[[ EXTRACT PROVIDED open ]]
Yes, just to make it consistent with below.

> > > +	slave_global_errstat = xe_mmio_read32(mmio, SOC_GLOBAL_ERR_STAT_REG(slave_base, hw_err));
> > > +
> > > +	if (slave_global_errstat & SOC_IEH1_LOCAL_ERR_STATUS) {
> > > +		slave_local_errstat = xe_mmio_read32(mmio, SOC_LOCAL_ERR_STAT_REG(slave_base, hw_err));
> > > +
> > > +		if (hw_err == HARDWARE_ERROR_FATAL) {
> > > +			for_each_set_bit(regbit, &slave_local_errstat, XE_RAS_REG_SIZE)
> > > +				log_soc_error(tile, pvc_slave_local_fatal_err_reg, severity,
> > > +					      regbit, error_id);
> > > +		}
> > > +
> > > +		xe_mmio_write32(mmio, SOC_LOCAL_ERR_STAT_REG(slave_base, hw_err),
> > > +				slave_local_errstat);
> > > +	}
> > > +
> > > +	for_each_set_bit(regbit, &slave_global_errstat, XE_RAS_REG_SIZE)
> > > +		log_soc_error(tile, pvc_slave_global_err_reg, severity, regbit, error_id);
> > > +
> > > +	xe_mmio_write32(mmio, SOC_GLOBAL_ERR_STAT_REG(slave_base, hw_err), slave_global_errstat);
> > > +}
> > > +
> > > +static void soc_hw_error_handler(struct xe_tile *tile, const enum hardware_error hw_err,
> > > +				 u32 error_id)
> > > +{
> > > +	const enum drm_xe_ras_error_severity severity = hw_err_to_severity(hw_err);
> > > +	struct xe_device *xe = tile_to_xe(tile);
> > > +	struct xe_mmio *mmio = &tile->mmio;
> > > +	unsigned long master_global_errstat, master_local_errstat;
> > > +	u32 master_base, slave_base, regbit;
> > > +	int i;
> > > +
> > > +	if (xe->info.platform != XE_PVC)
> > > +		return;
> > > +
> > > +	master_base = SOC_PVC_MASTER_BASE;
> > > +	slave_base = SOC_PVC_SLAVE_BASE;
> > 
> > Ditto. Just 'master' and 'slave' will help remove the line wrapping below.
> 
> Yeah this will help. Will add this change

Thank you.

Raag

> > > +	/* Mask error type in GSYSEVTCTL so that no new errors of the type will be reported */
> > > +	for (i = 0; i < XE_SOC_NUM_IEH; i++)
> > > +		xe_mmio_write32(mmio, SOC_GSYSEVTCTL_REG(master_base, slave_base, i),
> > > +				~REG_BIT(hw_err));
> > > +
> > > +	if (hw_err == HARDWARE_ERROR_CORRECTABLE) {
> > > +		xe_mmio_write32(mmio, SOC_GLOBAL_ERR_STAT_REG(master_base, hw_err),
> > > +				REG_GENMASK(31, 0));
> > > +		xe_mmio_write32(mmio, SOC_LOCAL_ERR_STAT_REG(master_base, hw_err),
> > > +				REG_GENMASK(31, 0));
> > > +		xe_mmio_write32(mmio, SOC_GLOBAL_ERR_STAT_REG(slave_base, hw_err),
> > > +				REG_GENMASK(31, 0));
> > > +		xe_mmio_write32(mmio, SOC_LOCAL_ERR_STAT_REG(slave_base, hw_err),
> > > +				REG_GENMASK(31, 0));
> > > +		goto unmask_gsysevtctl;
> > > +	}
> > > +
> > > +	/*
> > > +	 * Read the master global IEH error register if BIT(1) is set then process
> > 
> > Missing comma after 'register'.
[[ EXTRACT PROVIDED closed ]]
[[ THE DATA open ]]
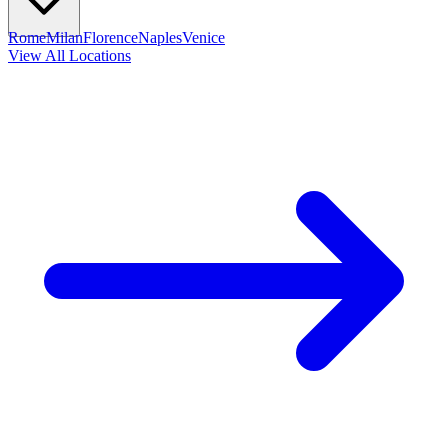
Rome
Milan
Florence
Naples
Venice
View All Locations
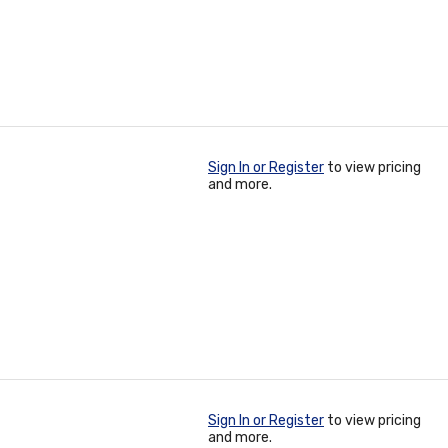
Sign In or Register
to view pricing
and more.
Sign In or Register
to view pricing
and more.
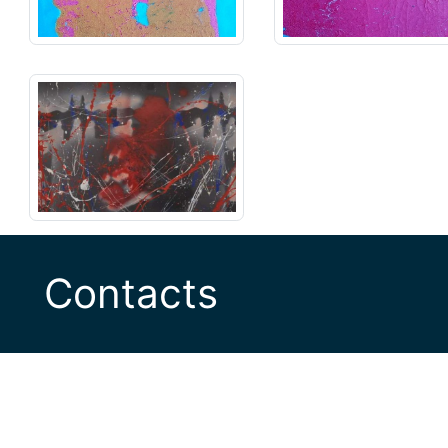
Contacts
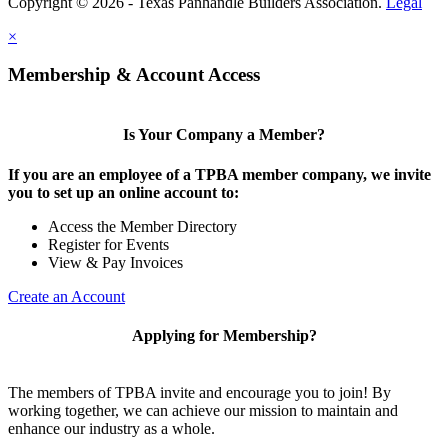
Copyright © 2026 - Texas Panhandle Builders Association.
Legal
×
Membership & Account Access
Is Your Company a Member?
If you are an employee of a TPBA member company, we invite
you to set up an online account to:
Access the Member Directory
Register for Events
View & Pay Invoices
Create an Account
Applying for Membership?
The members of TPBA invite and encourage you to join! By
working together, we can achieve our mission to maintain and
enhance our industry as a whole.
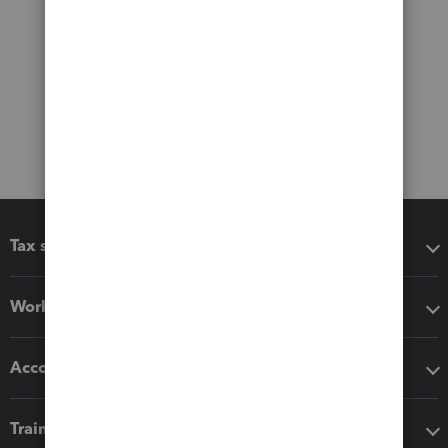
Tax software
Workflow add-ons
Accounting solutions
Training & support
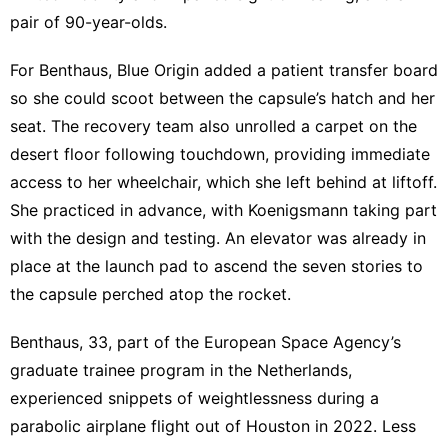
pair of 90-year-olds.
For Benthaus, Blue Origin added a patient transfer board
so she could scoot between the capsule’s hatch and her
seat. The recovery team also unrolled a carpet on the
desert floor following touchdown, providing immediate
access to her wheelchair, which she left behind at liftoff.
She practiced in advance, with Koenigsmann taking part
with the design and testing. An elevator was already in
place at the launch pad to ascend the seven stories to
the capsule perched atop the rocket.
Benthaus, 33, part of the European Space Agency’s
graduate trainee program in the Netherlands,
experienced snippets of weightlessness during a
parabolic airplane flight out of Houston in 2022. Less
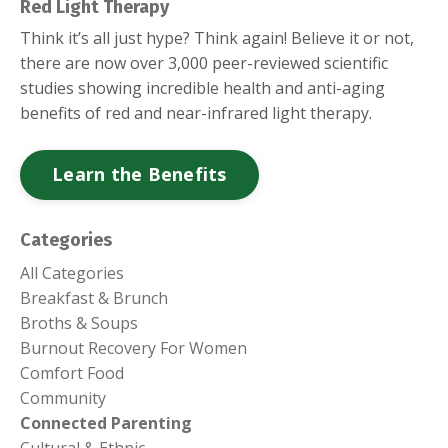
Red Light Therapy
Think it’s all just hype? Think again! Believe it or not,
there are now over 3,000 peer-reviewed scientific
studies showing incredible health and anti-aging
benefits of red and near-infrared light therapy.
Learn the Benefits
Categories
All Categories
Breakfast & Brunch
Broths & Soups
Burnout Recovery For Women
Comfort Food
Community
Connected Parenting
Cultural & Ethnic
[[ THE DATA closed ]]
◆ REQUIRED WORK:
(a) In the code review thread, what does the comment before the GSYSEVTCTL loop say masking the error type is meant to prevent?
(b) Continue the code review thread from where it stops.
The records are material separate from the code review thread.

◆ ANSWERS FOR THE EXERCISE:
(a) It prevents any new errors of that type from being reported.

(b)
> > 
> > > +	 * the slave IEH first. If BIT(0) in global error register is set then process
> > > +	 * the corresponding local error registers.
> > > +	 */
> > > +	master_global_errstat = xe_mmio_read32(mmio, SOC_GLOBAL_ERR_STAT_REG(master_base, hw_err));
> > > +	if (master_global_errstat & SOC_SLAVE_IEH)
> > > +		soc_slave_ieh_handler(tile, hw_err, error_id);
> > > +
> > > +	if (master_global_errstat & SOC_IEH0_LOCAL_ERR_STATUS) {
> > > +		master_local_errstat = xe_mmio_read32(mmio, SOC_LOCAL_ERR_STAT_REG(master_base, hw_err));
> > > +
> > > +		for_each_set_bit(regbit, &master_local_errstat, XE_RAS_REG_SIZE) {
> > > +			const char * const *reg_info = (hw_err == HARDWARE_ERROR_FATAL) ?
> > 
> > This looks like it can be outside the loop.
> 
> will fix it.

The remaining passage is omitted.